The Guam Regional Medical City (GRMC) is doling out its doses of an antibody COVID treatment meant to help those who’ve tested positive fight off the disease themselves.
PNC took an exclusive tour of the BLU-MED tent set up outside the hospital and spoke with the medical staff ensuring it runs smoothly.
Another two patients were expected to get the medicine today after a handful last week before Thanksgiving. And medical staff say so far, so good.
Greg Woodard, nurse practitioner, said: “Maybe some fatigue, nausea about 3% in the studies…anytime you stick an IV in somebody, there’s always a chance for an infusion reaction, but fortunately we haven’t seen that.”
Woodard says the whole point of the medicine is to prevent more hospitalizations. It’s meant for those with mild to moderate symptoms caught between 10 days of testing positive who have underlying health issues. The drug boosts their ability to fight off the disease themselves.
“So, you’ve heard about the spikes on the virus…this drug is key to those spikes. Basically, you’re injecting a protein that binds to those spikes and makes them unable to lock into your healthy cells. Kind of like putting a bubble around the virus so it never enters your healthy cells,” Woodard said.

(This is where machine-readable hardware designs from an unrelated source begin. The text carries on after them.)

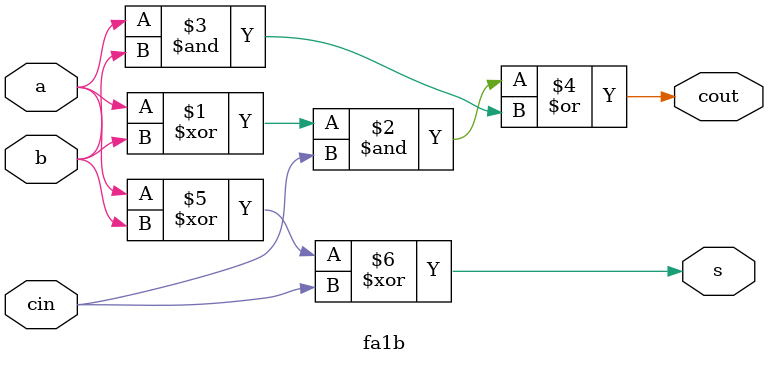
<source format=v>
module fa1b(input a,b,cin,output s,cout);
  
  
  assign cout=((a^b)&cin)|(a&b);
  assign s=(a^b)^cin;
  
endmodule



</source>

It’s called Bamlanivimab and it’s an Eli Lilly pharmaceutical product. Guam received 50 doses thus far from the federal government, split in half between GMH and GRMC and we’ll get more as the need arises.
The BLU MED tent was actually already set up at GRMC for Emergency Room overflow so it was easy to convert for this IV treatment clinic.
It’s a negative pressure space, meaning when the tent doors are opened, the air doesn’t just come out. It’s sealed inside the room and exists through a filter to ensure no potential COVID-filled air escapes.
The tent can accommodate up to 6 patients at a time and currently operates from 1-to 5 pm for patients who’ve gotten a referral for the treatment.
All the materials are right on sight.
When patients walk in through the back door, they’re assigned a seat, sign a consent form, and then the process begins.
“Then the nurse will establish an IV and after the IV is established, they’ll call the pharmacy and tell them they have IV access. The pharmacy will mix the medication at that time, deliver it here, and then the medication will be administered. It generally takes an hour…after that hour, we keep patients for an additional hour so we can monitor them for any reactions…so far there have been none,” Woodard said.
Getting the medication to the island was a collaboration between the local health network and the federal government.
“It’s pretty interesting that on Guam, we’re ahead of the curve. Even in the mainland U.S., they’re trying to get their act together to give this drug and we’re already doing it here. It’s kind of nice to not be second fiddle to the mainland for once,” Woodard said.
GRMC doctor and Physician’s Advisory Group member Felix Cabrera says even when a vaccine comes to Guam, people will still get COVID and this medication will still be needed.
“It’ll be quite a while until enough people are vaccinated to not worry about COVID. The vaccine is a prevention measure and this is a treatment measure,” Cabrera said.